Decoy Scan
Zero-dependency security scanner for MCP servers. Zero config, runs anywhere npx runs.
Decoy Scan is a CLI that audits every MCP server reachable from your machine or CI environment. It's designed to be the cheapest step in your security workflow: no server, no account, no background processes. Run it, read the output, move on.
What it checks
Seven analyzer categories, 37 tool-poisoning regexes across 20 injection categories, and 40+ supply-chain advisories:
- Tool risk classification — every tool graded critical/high/medium/low on name patterns and description analysis
- Tool poisoning detection — prompt injection hidden in tool descriptions (instruction override, concealment, data exfiltration, credential harvesting, coercive execution, tool shadowing, evasion)
- Server command analysis — spawn commands flagged for pipe-to-shell, temp directories, inline code, typosquatting, network tools
- Credential handling — 12 categories of sensitive env vars passed to servers (API keys, tokens, passwords, DB URLs, cloud creds)
- Production readiness — missing descriptions, missing schemas, destructive tools without safety hints
- Supply chain advisories — cross-referenced against Decoy's advisory database
- OWASP Agentic Top 10 mapping — findings tagged ASI01, ASI02, ASI03, ASI05
Usage
One-off scan
npx decoy-scanWalks your MCP client configs (Claude Desktop, Cursor, VS Code, and more), spawns each server, queries its tool list, and prints a human-readable report.
SARIF for CI
npx decoy-scan --sarif > decoy.sarifSARIF 2.1.0 plugs directly into GitHub Code Scanning. See CI/CD for the official action.
Report to your Guard workspace
npx decoy-scan --report --token=$DECOY_TOKENUploads results so they show up in the dashboard, trend history, and
Guard's decoy_scan_summary tool.
Explain
When a scan flags something and you want to know why, ask the scanner:
npx decoy-scan explain critical # What "critical" means + what to do
npx decoy-scan explain tool-description # What a finding category checks
npx decoy-scan explain prompt-override # What a poisoning type looks like
npx decoy-scan explain evaluate_script # Why a tool was classified the way it was
npx decoy-scan explain list # Everything you can explainExplanations resolve against the same patterns the scanner uses, so they
can't drift. --json works on every target for agents and automation.
Exit codes
0— no critical or high-risk issues1— high-risk issues found2— critical issues or tool poisoning found
Flags
| Flag | Purpose |
|---|---|
--json | JSON output |
--sarif | SARIF 2.1.0 output |
--brief | Minimal JSON summary (use with --json) |
--no-probe | Config-only scan, don't spawn servers |
--no-advisories | Skip advisory database lookup |
--share | Generate a shareable public URL |
--report | Upload to your Guard dashboard (requires --token) |
--token=xxx | Decoy API token |
--verbose / -v | Show low-risk tools too |
--quiet / -q | Suppress status output |
-y / --yes | Skip confirmation prompts (for CI) |
Configuration
There's no config file. Flags cover every knob, and the default behavior (auto-discover every MCP client config, probe every server, run every check) is what you want in nearly every case.

################

_TASK REQUIREMENTS:_
Reproduce the part of the Decoy Scan documentation from "Report to your" to "agents and automation.", word for word.

################

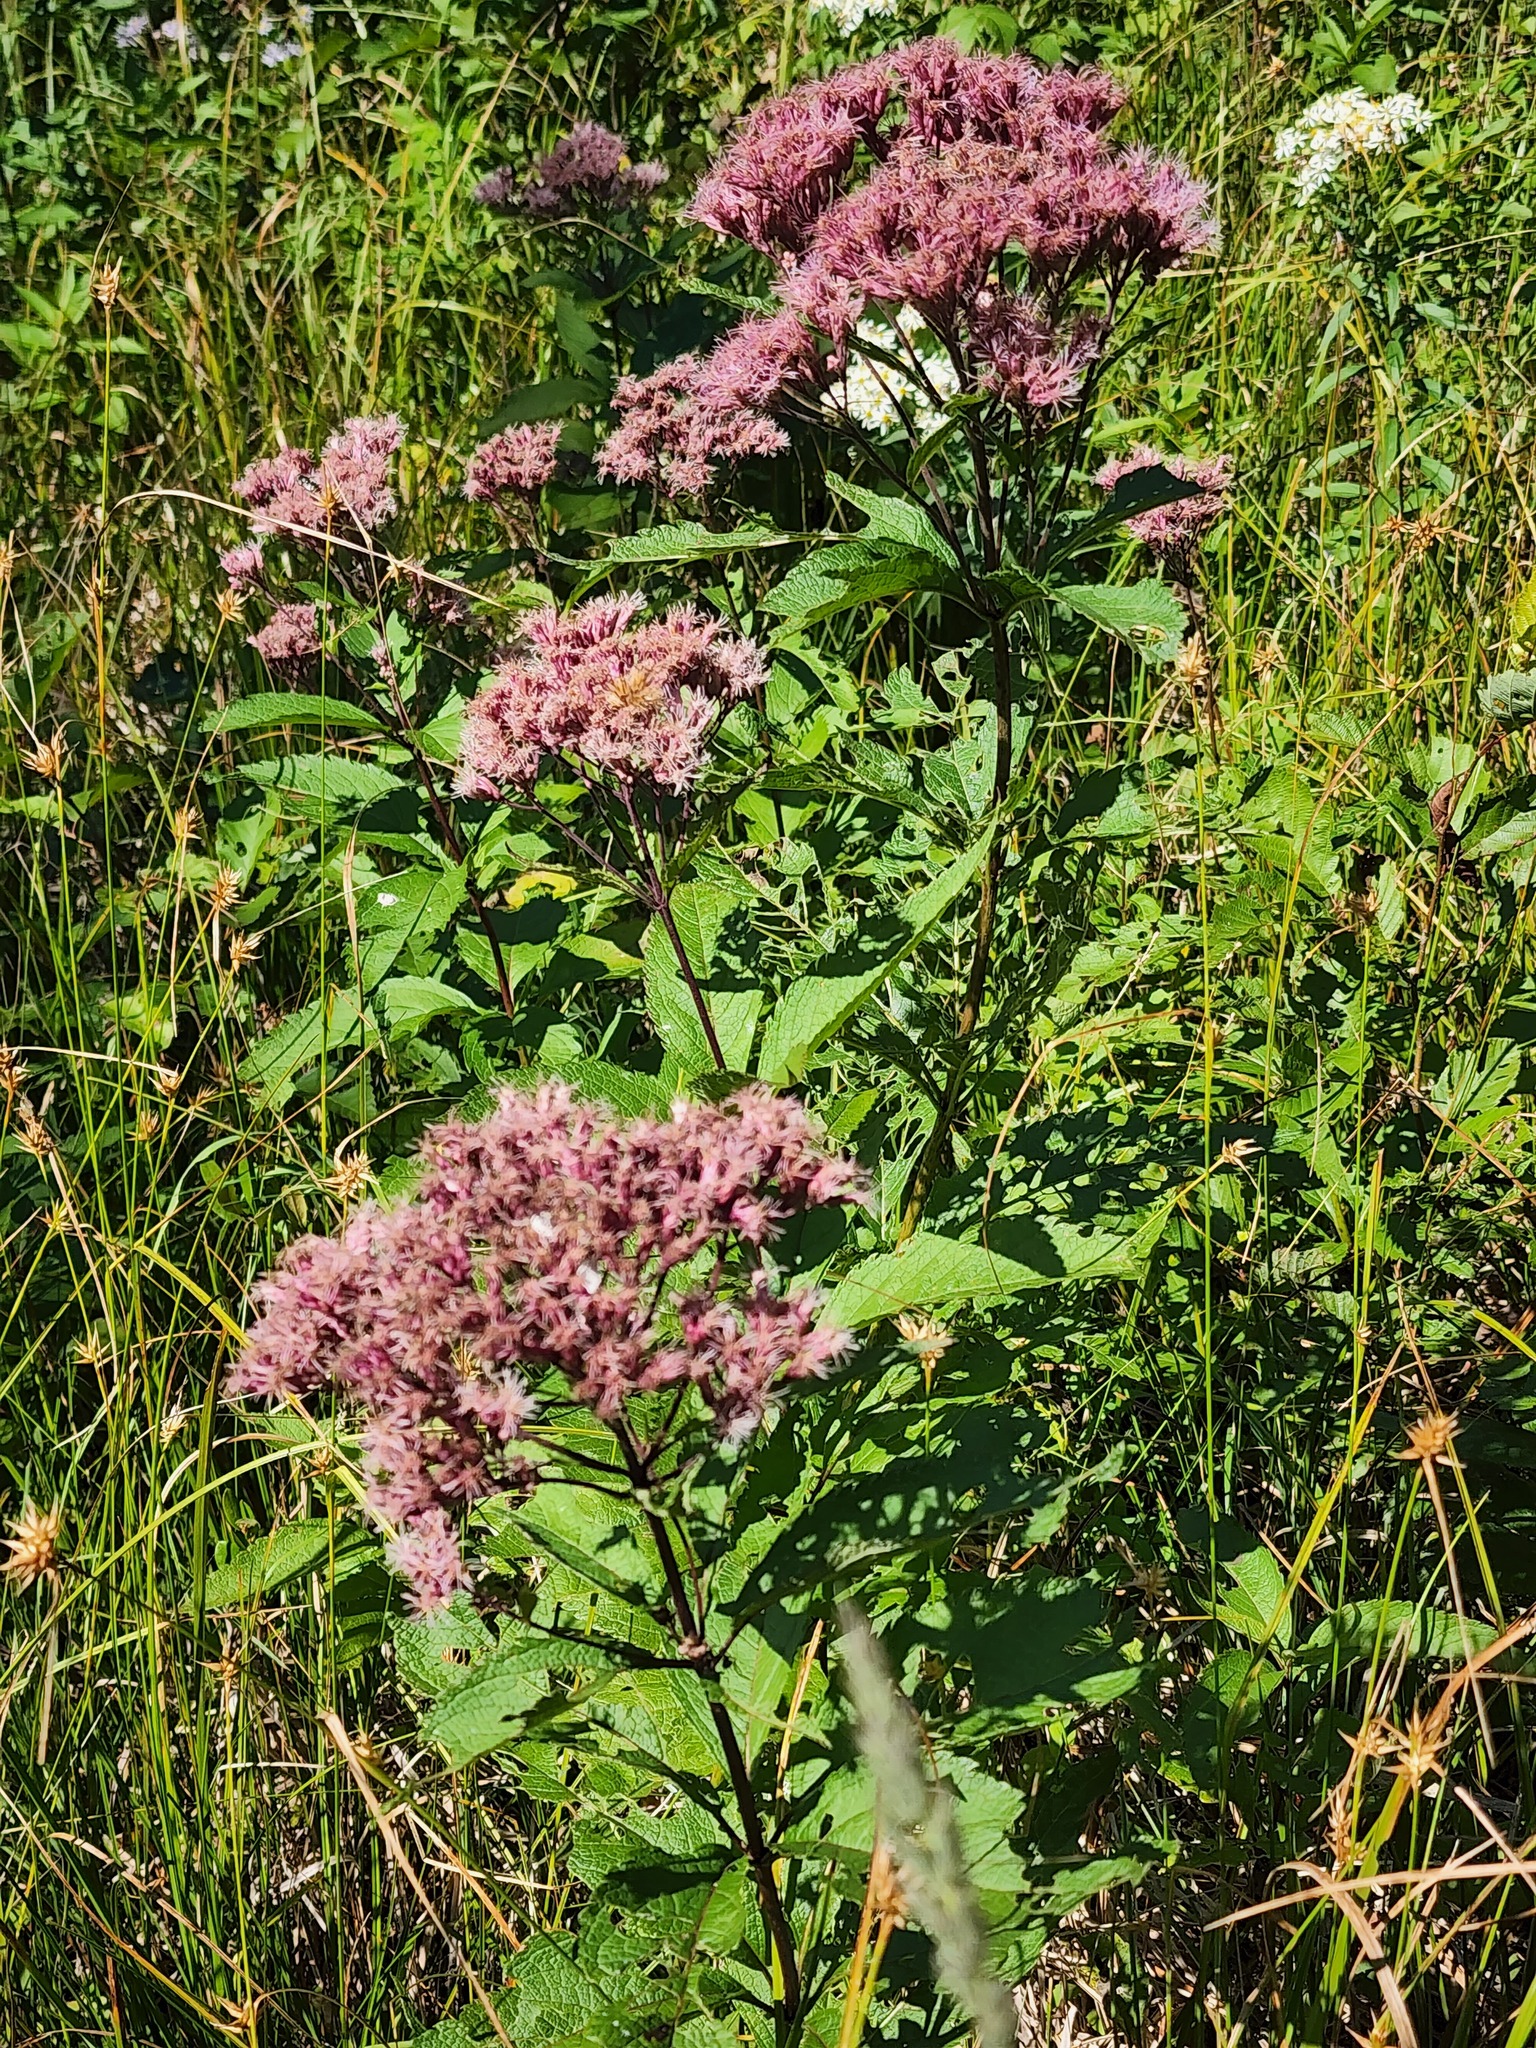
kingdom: Plantae
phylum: Tracheophyta
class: Magnoliopsida
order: Asterales
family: Asteraceae
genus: Eutrochium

################

_TASK OUTPUT:_
Report to your Guard workspace
npx decoy-scan --report --token=$DECOY_TOKENUploads results so they show up in the dashboard, trend history, and
Guard's decoy_scan_summary tool.
Explain
When a scan flags something and you want to know why, ask the scanner:
npx decoy-scan explain critical # What "critical" means + what to do
npx decoy-scan explain tool-description # What a finding category checks
npx decoy-scan explain prompt-override # What a poisoning type looks like
npx decoy-scan explain evaluate_script # Why a tool was classified the way it was
npx decoy-scan explain list # Everything you can explainExplanations resolve against the same patterns the scanner uses, so they
can't drift. --json works on every target for agents and automation.